:: WORK TASK ::
In the entries that follow, find the word "апрацоўшчыка" and report each line it is on.

==========

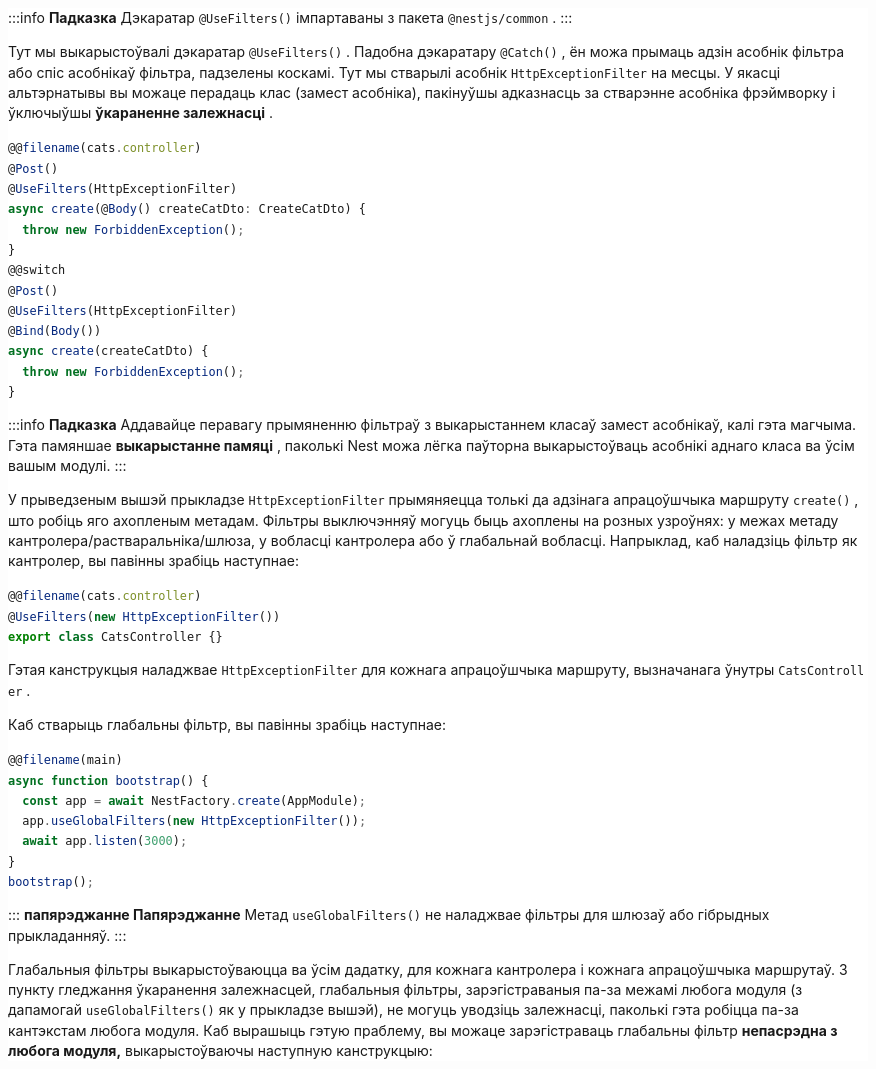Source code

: :::info **Падказка** Дэкаратар `@UseFilters()` імпартаваны з пакета `@nestjs/common` . :::

Тут мы выкарыстоўвалі дэкаратар `@UseFilters()` . Падобна дэкаратару `@Catch()` , ён можа прымаць адзін асобнік фільтра або спіс асобнікаў фільтра, падзелены коскамі. Тут мы стварылі асобнік `HttpExceptionFilter` на месцы. У якасці альтэрнатывы вы можаце перадаць клас (замест асобніка), пакінуўшы адказнасць за стварэнне асобніка фрэймворку і ўключыўшы **ўкараненне залежнасці** .

```typescript
@@filename(cats.controller)
@Post()
@UseFilters(HttpExceptionFilter)
async create(@Body() createCatDto: CreateCatDto) {
  throw new ForbiddenException();
}
@@switch
@Post()
@UseFilters(HttpExceptionFilter)
@Bind(Body())
async create(createCatDto) {
  throw new ForbiddenException();
}
```

:::info **Падказка** Аддавайце перавагу прымяненню фільтраў з выкарыстаннем класаў замест асобнікаў, калі гэта магчыма. Гэта памяншае **выкарыстанне памяці** , паколькі Nest можа лёгка паўторна выкарыстоўваць асобнікі аднаго класа ва ўсім вашым модулі. :::

У прыведзеным вышэй прыкладзе `HttpExceptionFilter` прымяняецца толькі да адзінага апрацоўшчыка маршруту `create()` , што робіць яго ахопленым метадам. Фільтры выключэнняў могуць быць ахоплены на розных узроўнях: у межах метаду кантролера/растваральніка/шлюза, у вобласці кантролера або ў глабальнай вобласці. Напрыклад, каб наладзіць фільтр як кантролер, вы павінны зрабіць наступнае:

```typescript
@@filename(cats.controller)
@UseFilters(new HttpExceptionFilter())
export class CatsController {}
```

Гэтая канструкцыя наладжвае `HttpExceptionFilter` для кожнага апрацоўшчыка маршруту, вызначанага ўнутры `CatsController` .

Каб стварыць глабальны фільтр, вы павінны зрабіць наступнае:

```typescript
@@filename(main)
async function bootstrap() {
  const app = await NestFactory.create(AppModule);
  app.useGlobalFilters(new HttpExceptionFilter());
  await app.listen(3000);
}
bootstrap();
```

::: **папярэджанне Папярэджанне** Метад `useGlobalFilters()` не наладжвае фільтры для шлюзаў або гібрыдных прыкладанняў. :::

Глабальныя фільтры выкарыстоўваюцца ва ўсім дадатку, для кожнага кантролера і кожнага апрацоўшчыка маршрутаў. З пункту гледжання ўкаранення залежнасцей, глабальныя фільтры, зарэгістраваныя па-за межамі любога модуля (з дапамогай `useGlobalFilters()` як у прыкладзе вышэй), не могуць уводзіць залежнасці, паколькі гэта робіцца па-за кантэкстам любога модуля. Каб вырашыць гэтую праблему, вы можаце зарэгістраваць глабальны фільтр **непасрэдна з любога модуля,** выкарыстоўваючы наступную канструкцыю:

==========

:: COMPLETED TASK ::
У прыведзеным вышэй прыкладзе `HttpExceptionFilter` прымяняецца толькі да адзінага апрацоўшчыка маршруту `create()` , што робіць яго ахопленым метадам. Фільтры выключэнняў могуць быць ахоплены на розных узроўнях: у межах метаду кантролера/растваральніка/шлюза, у вобласці кантролера або ў глабальнай вобласці. Напрыклад, каб наладзіць фільтр як кантролер, вы павінны зрабіць наступнае:
Гэтая канструкцыя наладжвае `HttpExceptionFilter` для кожнага апрацоўшчыка маршруту, вызначанага ўнутры `CatsController` .
Глабальныя фільтры выкарыстоўваюцца ва ўсім дадатку, для кожнага кантролера і кожнага апрацоўшчыка маршрутаў. З пункту гледжання ўкаранення залежнасцей, глабальныя фільтры, зарэгістраваныя па-за межамі любога модуля (з дапамогай `useGlobalFilters()` як у прыкладзе вышэй), не могуць уводзіць залежнасці, паколькі гэта робіцца па-за кантэкстам любога модуля. Каб вырашыць гэтую праблему, вы можаце зарэгістраваць глабальны фільтр **непасрэдна з любога модуля,** выкарыстоўваючы наступную канструкцыю:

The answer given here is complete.